-- START OF EXERCISE MATERIAL --

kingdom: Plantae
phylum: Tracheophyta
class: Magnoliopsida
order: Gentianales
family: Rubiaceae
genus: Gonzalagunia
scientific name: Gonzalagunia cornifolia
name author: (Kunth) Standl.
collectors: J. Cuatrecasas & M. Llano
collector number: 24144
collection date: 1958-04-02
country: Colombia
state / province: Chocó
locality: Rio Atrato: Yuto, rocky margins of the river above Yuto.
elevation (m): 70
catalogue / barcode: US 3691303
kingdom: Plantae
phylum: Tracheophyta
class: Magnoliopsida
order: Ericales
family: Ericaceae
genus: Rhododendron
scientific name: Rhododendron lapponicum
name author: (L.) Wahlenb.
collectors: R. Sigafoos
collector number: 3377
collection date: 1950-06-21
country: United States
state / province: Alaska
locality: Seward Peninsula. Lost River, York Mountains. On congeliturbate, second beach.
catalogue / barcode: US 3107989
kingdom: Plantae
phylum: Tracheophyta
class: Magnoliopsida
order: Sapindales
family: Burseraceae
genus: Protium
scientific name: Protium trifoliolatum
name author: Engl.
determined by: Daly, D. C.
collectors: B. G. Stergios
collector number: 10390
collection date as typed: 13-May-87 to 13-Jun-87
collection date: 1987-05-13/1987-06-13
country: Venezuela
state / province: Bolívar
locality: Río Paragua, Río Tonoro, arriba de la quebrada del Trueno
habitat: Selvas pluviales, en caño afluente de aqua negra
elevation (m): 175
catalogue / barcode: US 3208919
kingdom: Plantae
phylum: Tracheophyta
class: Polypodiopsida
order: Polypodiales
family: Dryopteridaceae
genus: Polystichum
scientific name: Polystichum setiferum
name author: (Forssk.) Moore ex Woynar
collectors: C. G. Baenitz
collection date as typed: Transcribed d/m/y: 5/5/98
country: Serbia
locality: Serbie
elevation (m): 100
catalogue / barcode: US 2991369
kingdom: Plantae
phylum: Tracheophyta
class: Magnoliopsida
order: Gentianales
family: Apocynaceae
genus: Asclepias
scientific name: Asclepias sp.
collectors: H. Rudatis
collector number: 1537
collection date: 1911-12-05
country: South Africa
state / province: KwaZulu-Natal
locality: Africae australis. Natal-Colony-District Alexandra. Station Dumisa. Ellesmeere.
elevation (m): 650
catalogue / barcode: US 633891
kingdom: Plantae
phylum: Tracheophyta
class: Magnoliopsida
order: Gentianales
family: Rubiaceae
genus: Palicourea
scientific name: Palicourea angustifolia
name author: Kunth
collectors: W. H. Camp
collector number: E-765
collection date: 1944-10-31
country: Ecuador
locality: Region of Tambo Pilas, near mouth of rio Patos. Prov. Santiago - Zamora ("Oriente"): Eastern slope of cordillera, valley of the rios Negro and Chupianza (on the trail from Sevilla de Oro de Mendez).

-- END OF EXERCISE MATERIAL --

* _TASK INSTRUCTIONS_:
Copy out every line of the material above word for word, keeping the spelling, punctuation and line order unchanged.

* _RESULT FOR THIS TASK_:
kingdom: Plantae
phylum: Tracheophyta
class: Magnoliopsida
order: Gentianales
family: Rubiaceae
genus: Gonzalagunia
scientific name: Gonzalagunia cornifolia
name author: (Kunth) Standl.
collectors: J. Cuatrecasas & M. Llano
collector number: 24144
collection date: 1958-04-02
country: Colombia
state / province: Chocó
locality: Rio Atrato: Yuto, rocky margins of the river above Yuto.
elevation (m): 70
catalogue / barcode: US 3691303
kingdom: Plantae
phylum: Tracheophyta
class: Magnoliopsida
order: Ericales
family: Ericaceae
genus: Rhododendron
scientific name: Rhododendron lapponicum
name author: (L.) Wahlenb.
collectors: R. Sigafoos
collector number: 3377
collection date: 1950-06-21
country: United States
state / province: Alaska
locality: Seward Peninsula. Lost River, York Mountains. On congeliturbate, second beach.
catalogue / barcode: US 3107989
kingdom: Plantae
phylum: Tracheophyta
class: Magnoliopsida
order: Sapindales
family: Burseraceae
genus: Protium
scientific name: Protium trifoliolatum
name author: Engl.
determined by: Daly, D. C.
collectors: B. G. Stergios
collector number: 10390
collection date as typed: 13-May-87 to 13-Jun-87
collection date: 1987-05-13/1987-06-13
country: Venezuela
state / province: Bolívar
locality: Río Paragua, Río Tonoro, arriba de la quebrada del Trueno
habitat: Selvas pluviales, en caño afluente de aqua negra
elevation (m): 175
catalogue / barcode: US 3208919
kingdom: Plantae
phylum: Tracheophyta
class: Polypodiopsida
order: Polypodiales
family: Dryopteridaceae
genus: Polystichum
scientific name: Polystichum setiferum
name author: (Forssk.) Moore ex Woynar
collectors: C. G. Baenitz
collection date as typed: Transcribed d/m/y: 5/5/98
country: Serbia
locality: Serbie
elevation (m): 100
catalogue / barcode: US 2991369
kingdom: Plantae
phylum: Tracheophyta
class: Magnoliopsida
order: Gentianales
family: Apocynaceae
genus: Asclepias
scientific name: Asclepias sp.
collectors: H. Rudatis
collector number: 1537
collection date: 1911-12-05
country: South Africa
state / province: KwaZulu-Natal
locality: Africae australis. Natal-Colony-District Alexandra. Station Dumisa. Ellesmeere.
elevation (m): 650
catalogue / barcode: US 633891
kingdom: Plantae
phylum: Tracheophyta
class: Magnoliopsida
order: Gentianales
family: Rubiaceae
genus: Palicourea
scientific name: Palicourea angustifolia
name author: Kunth
collectors: W. H. Camp
collector number: E-765
collection date: 1944-10-31
country: Ecuador
locality: Region of Tambo Pilas, near mouth of rio Patos. Prov. Santiago - Zamora ("Oriente"): Eastern slope of cordillera, valley of the rios Negro and Chupianza (on the trail from Sevilla de Oro de Mendez).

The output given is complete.